A programmable, illuminated sign that has tormented neighbors of Bayside High School since school began in September has gone dark – but local residents and Community Board (CB) 11 members just want it gone.

The sign, a computer-controlled LED (light emitting diode) affair that can animate messages, stands near the entrance to the school located at 32-24 Corporal Kennedy Street.

Within days of its unveiling at the beginning of the school year, complaints began – that it was annoying, dangerous and, ultimately, illegal.

After months of communication among local residents, CB11 and the school, Principal Michael Athy threw the switch turning off the sign, but by then CB11 formed an ad hoc committee to investigate.

CB11 received the report at its December meeting and sent a letter to the Department of Buildings (DOB) advising that the sign was, in fact, illegal and calling for its removal.

The seeds of the conflict were sown about five years ago, according to the Bayside High School Alumni Association. “Someone from the yearbook staff called us seeking a donation toward a sign,” said a spokesperson for the association.

“We thought they just wanted a sign with press-in black letters and perhaps a single fluorescent bulb at the top – like they have at Cardozo [High School in Oakland Gardens],” the spokesperson explained.

The Alumni Association donated $1,000 to the cause in 2005 – and another $1,000 the next year. “But nothing happened, so we thought it ‘went away,’” the spokesperson said.

Instead, the much more ambitious plan was in the works. There was one problem.
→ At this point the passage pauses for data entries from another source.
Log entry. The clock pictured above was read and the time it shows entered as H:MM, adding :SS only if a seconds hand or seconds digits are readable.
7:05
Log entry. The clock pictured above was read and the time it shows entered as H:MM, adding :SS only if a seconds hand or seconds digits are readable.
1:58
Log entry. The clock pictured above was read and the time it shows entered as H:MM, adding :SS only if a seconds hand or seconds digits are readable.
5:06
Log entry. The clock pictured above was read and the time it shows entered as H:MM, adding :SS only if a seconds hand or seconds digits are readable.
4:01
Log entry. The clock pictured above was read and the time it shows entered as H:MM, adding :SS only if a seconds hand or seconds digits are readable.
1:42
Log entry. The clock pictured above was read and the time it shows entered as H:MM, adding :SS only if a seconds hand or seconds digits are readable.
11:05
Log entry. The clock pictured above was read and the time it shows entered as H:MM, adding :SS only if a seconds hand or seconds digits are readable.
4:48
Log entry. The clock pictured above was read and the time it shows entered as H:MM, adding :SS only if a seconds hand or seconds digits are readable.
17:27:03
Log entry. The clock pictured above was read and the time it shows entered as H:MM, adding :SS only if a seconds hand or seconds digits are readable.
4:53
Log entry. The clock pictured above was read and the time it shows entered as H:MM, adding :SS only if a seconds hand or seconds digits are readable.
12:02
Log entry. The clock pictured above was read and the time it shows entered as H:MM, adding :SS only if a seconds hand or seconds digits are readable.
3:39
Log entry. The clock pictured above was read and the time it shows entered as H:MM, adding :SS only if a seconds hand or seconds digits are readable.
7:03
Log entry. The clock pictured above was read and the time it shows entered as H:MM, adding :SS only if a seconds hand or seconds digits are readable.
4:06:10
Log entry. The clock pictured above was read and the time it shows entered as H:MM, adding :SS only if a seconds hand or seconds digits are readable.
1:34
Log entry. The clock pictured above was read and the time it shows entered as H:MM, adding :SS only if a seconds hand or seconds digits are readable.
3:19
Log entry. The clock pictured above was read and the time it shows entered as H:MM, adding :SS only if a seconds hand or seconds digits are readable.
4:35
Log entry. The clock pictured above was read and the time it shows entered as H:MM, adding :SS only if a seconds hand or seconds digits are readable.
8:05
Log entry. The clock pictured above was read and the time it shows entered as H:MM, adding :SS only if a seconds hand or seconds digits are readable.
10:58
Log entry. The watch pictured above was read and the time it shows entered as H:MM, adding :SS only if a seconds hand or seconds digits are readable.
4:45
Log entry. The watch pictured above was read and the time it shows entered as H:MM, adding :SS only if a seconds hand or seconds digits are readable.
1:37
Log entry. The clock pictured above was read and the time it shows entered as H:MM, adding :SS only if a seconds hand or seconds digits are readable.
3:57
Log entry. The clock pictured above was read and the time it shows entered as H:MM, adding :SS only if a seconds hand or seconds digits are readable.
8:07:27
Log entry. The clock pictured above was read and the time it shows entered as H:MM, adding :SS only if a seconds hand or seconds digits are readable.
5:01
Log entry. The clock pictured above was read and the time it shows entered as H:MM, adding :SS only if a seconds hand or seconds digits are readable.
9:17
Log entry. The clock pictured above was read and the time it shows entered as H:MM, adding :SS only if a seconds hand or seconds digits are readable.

The city’s Zoning Resolution prohibits illuminated signs in residential neighborhoods, except for “hospitals and related facilities.”

Nevertheless, after initial indications that the application to install it would be rejected, DOB Queens Borough Commissioner Ira Gluckman issued an opinion that Bayside High School was a hospital-related facility for the purposes of zoning.

CB11 committee chair Melvin Meer pointed out that, in the recent past, the DOB found that illuminated signs in front of a dentist’s and a chiropractor’s office in the immediate area of Bayside High School were illegal. He warned that if the decision stands “our community and all communities [could be] exposed to an explosion of illuminated signs.”

CB11 is awaiting a response from DOB.